Evaluating the Effectiveness of Extremity Dose Monitoring Mechanisms within UK Radiopharmacy Units
- Programme
- STP
- Specialty
- Clinical Pharmaceutical Sciences
- Author
- Harry Thomas
- Training location
- City Hospital Birmingham
Introduction
All UK individuals are exposed to a degree of ionising radiation however, for those working within a Radiopharmacy this risk is increased and particularly apparent to the extremities of the hand. Extremity dose monitoring is outlined by the HSE, although no standardised mechanism of monitoring is defined. Current literature displays that a large dose gradient is achieved across an operator’s hand, making measured dose dependent on the monitoring position employed. If inadequately controlled, this has the potential to result in the systemic underestimation of operators true maximal IR exposure.
Objective
It is the aim of this study to investigate the effectiveness of extremity dose monitoring mechanisms utilised within UK Radiopharmacy units.
Methods
Internal study centre evaluations quantifying this dose gradient are to be employed. An extremity monitoring survey is to be distributed via the UKRG network with measured doses compared dependent on monitoring position.
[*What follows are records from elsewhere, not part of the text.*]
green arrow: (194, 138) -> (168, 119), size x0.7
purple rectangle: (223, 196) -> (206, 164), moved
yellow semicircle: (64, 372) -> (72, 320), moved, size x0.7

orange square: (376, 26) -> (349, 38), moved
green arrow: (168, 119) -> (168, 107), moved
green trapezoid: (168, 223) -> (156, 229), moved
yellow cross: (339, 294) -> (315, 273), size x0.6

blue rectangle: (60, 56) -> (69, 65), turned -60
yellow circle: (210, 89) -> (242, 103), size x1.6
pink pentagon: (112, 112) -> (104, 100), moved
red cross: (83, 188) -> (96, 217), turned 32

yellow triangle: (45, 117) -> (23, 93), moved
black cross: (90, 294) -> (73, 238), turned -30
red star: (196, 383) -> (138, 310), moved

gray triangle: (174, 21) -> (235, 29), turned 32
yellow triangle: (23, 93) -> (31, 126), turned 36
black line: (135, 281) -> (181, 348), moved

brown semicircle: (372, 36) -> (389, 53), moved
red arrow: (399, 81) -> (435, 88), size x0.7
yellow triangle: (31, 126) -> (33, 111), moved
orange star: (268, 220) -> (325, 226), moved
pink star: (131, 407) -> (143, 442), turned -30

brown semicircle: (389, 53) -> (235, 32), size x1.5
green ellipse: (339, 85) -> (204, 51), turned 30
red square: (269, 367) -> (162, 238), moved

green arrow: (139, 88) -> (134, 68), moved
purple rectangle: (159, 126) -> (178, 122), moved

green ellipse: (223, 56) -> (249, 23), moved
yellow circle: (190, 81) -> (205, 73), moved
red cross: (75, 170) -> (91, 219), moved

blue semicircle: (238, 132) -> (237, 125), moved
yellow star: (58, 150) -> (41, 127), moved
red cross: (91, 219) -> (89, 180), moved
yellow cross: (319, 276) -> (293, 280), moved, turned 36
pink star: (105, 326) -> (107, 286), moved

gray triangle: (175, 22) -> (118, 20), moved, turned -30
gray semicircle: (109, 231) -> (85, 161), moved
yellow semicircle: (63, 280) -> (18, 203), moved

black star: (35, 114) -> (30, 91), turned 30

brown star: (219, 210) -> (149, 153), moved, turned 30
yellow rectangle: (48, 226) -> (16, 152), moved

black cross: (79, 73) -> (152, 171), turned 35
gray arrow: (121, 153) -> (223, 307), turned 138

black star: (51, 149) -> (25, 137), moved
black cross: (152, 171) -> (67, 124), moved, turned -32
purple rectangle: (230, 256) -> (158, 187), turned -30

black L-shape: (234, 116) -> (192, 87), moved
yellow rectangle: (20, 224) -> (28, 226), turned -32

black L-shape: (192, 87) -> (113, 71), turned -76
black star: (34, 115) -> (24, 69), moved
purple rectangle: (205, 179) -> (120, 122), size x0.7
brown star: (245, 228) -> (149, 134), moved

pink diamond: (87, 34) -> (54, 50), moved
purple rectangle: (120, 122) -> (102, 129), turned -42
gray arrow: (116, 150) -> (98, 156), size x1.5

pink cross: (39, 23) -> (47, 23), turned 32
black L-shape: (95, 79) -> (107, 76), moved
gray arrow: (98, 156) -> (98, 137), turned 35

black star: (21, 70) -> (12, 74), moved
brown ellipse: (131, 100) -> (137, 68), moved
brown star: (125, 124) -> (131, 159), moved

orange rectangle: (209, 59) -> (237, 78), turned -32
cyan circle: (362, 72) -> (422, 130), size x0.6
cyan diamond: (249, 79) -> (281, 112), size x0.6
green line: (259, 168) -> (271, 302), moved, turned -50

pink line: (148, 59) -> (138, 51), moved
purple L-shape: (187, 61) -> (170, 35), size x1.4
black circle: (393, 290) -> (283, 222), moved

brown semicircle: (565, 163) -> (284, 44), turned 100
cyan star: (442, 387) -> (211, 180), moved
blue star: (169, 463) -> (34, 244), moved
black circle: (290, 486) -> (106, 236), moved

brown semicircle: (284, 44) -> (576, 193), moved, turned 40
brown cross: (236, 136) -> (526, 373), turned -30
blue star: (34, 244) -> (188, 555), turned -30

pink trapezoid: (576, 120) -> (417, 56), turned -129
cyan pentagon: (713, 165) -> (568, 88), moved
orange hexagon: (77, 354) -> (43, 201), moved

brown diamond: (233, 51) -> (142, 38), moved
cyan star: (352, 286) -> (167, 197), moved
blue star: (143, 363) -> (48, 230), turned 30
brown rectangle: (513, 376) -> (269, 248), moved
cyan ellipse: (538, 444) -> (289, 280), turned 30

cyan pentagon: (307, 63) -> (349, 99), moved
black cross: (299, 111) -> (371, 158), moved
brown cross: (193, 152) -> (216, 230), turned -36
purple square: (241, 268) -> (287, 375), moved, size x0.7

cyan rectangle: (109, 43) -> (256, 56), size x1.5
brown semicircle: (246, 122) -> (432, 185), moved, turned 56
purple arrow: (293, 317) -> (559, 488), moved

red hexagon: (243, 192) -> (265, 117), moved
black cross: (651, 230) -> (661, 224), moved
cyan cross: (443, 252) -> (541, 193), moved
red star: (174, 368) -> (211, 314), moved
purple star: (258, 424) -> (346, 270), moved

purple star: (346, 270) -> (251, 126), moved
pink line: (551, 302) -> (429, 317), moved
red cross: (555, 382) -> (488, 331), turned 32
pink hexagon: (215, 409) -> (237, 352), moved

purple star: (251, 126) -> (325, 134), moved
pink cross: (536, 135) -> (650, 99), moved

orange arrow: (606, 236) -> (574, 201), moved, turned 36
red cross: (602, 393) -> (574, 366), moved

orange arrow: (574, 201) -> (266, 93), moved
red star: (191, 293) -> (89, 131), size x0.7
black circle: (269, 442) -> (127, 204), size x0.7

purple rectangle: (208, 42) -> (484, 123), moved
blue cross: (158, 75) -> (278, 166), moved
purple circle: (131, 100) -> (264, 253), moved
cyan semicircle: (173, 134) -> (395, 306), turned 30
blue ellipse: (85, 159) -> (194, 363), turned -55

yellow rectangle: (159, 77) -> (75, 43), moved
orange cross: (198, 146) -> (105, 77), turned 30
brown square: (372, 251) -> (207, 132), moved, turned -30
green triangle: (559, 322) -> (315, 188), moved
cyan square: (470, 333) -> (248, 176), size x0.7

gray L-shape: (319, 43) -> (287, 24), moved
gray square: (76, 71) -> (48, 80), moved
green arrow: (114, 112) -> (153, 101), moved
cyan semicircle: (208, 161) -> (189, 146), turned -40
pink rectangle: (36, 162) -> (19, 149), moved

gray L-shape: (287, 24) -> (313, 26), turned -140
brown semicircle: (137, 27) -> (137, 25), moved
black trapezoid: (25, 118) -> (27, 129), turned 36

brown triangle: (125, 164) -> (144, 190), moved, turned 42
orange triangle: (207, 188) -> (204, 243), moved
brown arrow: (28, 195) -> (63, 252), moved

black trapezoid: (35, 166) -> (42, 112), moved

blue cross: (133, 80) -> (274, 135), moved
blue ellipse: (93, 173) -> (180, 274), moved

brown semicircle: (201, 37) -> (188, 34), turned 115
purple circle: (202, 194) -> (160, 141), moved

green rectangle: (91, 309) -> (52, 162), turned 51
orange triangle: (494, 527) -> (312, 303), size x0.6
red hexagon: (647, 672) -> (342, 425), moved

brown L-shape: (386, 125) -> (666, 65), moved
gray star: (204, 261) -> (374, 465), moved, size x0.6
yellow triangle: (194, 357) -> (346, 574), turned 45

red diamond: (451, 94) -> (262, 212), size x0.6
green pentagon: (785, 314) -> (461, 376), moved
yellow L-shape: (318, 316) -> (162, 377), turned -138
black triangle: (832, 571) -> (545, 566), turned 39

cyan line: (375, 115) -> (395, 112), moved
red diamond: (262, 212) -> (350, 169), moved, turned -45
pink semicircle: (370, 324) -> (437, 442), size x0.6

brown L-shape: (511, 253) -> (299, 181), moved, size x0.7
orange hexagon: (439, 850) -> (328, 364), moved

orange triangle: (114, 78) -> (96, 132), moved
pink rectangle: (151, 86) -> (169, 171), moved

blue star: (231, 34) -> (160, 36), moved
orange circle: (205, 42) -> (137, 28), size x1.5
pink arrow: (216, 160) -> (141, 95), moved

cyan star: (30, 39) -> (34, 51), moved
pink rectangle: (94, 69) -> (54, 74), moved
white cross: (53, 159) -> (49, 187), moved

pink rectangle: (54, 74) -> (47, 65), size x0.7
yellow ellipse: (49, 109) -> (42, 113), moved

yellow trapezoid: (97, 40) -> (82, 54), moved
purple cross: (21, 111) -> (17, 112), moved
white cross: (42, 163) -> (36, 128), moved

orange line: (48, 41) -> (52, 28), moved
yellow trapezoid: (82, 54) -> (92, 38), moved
Internally derived correction factors are to be applied to reported doses to estimate the true maximal exposure within UK Radiopharmacy units.
Results
A significant difference (P>0.05) in measured dose was observed for monitoring provisions employed on the dominant and non-dominant hand. For two out of three operators the index fingertip displayed the highest measured dose. However inter-operator variability impaired statistical significance for dispensing operators. Overall, a large degree of variance was observed in UK monitoring techniques however, all reported doses (n=109) were within HSE limits. Upon application of internally derived scaling factors, two operator doses exceeded classification limit. When employing literature derived worst-case factors, it was estimated that 5.5% of individuals may unknowingly exceed the 500mSv limit as a result of inadequate monitoring technique.
Conclusion
A significant dose gradient is achieved across the hand of Radiopharmacy operators however, there are several contributory factors which result in variability across operators making defining a standardised factor challenging. Departments are recommended to take a risk-based approach to extremity monitoring provisions in order to best determine the true level of operator ionising radiation exposure.